第58章 初恋の再会
––笠松side—
「そう熱くならないでよ、先輩♡
愛しの聖知ちゃんはまだ無事らしいよから♡」
「花宮は今、どこにいるっ……」
「教えたって意味ないじゃん…先輩はそこでおねんねしててよ♪」
聖知がまだ無事という事に安堵したが…いつ花宮が動き出すかわからずもう一度縄を解こうとしたがビクとも動かない。
どんだけキツく縛ってんだっ…
ここから逃げ出すのは容易じゃねえ…
でもこれ以上時間をかけてる暇は無いっ…
俺はすっかり油断しているコイツらにバレねえようにズボンのポケットにしまっているスマホを指の先で掻き…ゆっくり引き出した。

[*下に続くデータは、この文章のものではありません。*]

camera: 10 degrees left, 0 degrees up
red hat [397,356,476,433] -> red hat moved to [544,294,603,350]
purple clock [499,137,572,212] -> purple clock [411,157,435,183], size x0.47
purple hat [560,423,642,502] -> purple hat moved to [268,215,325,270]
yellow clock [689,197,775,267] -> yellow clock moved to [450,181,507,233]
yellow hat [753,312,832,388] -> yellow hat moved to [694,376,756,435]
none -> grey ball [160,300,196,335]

うまい具合に外にスマホを引き出し、タップをしようとすると画面に『聖知』という文字が表示されスマホに着信が入る。
「っ…!」
着信音が鳴り響いた瞬間、考えている暇もなく指の先が通話ボタンに触れ、聖知の声がスマホから聞こえる。
「あっ…幸男さん…今…」
「今すぐそこから逃げろっ‼︎は…」
見張っていたコイツらの行動が早かったか…俺の声が早かったか…聖知の声も待たずに大声で危険を伝えた。
しかしすぐに通話ボタンを切られ切断されてしまい、目の前に立つコイツらをキッと鋭く睨みつける。
スマホを奪った原はニンマリと楽しそうに笑っている様子にギリっと歯を食いしばり、今すぐ助けに行けない自分に不甲斐なさを感じた。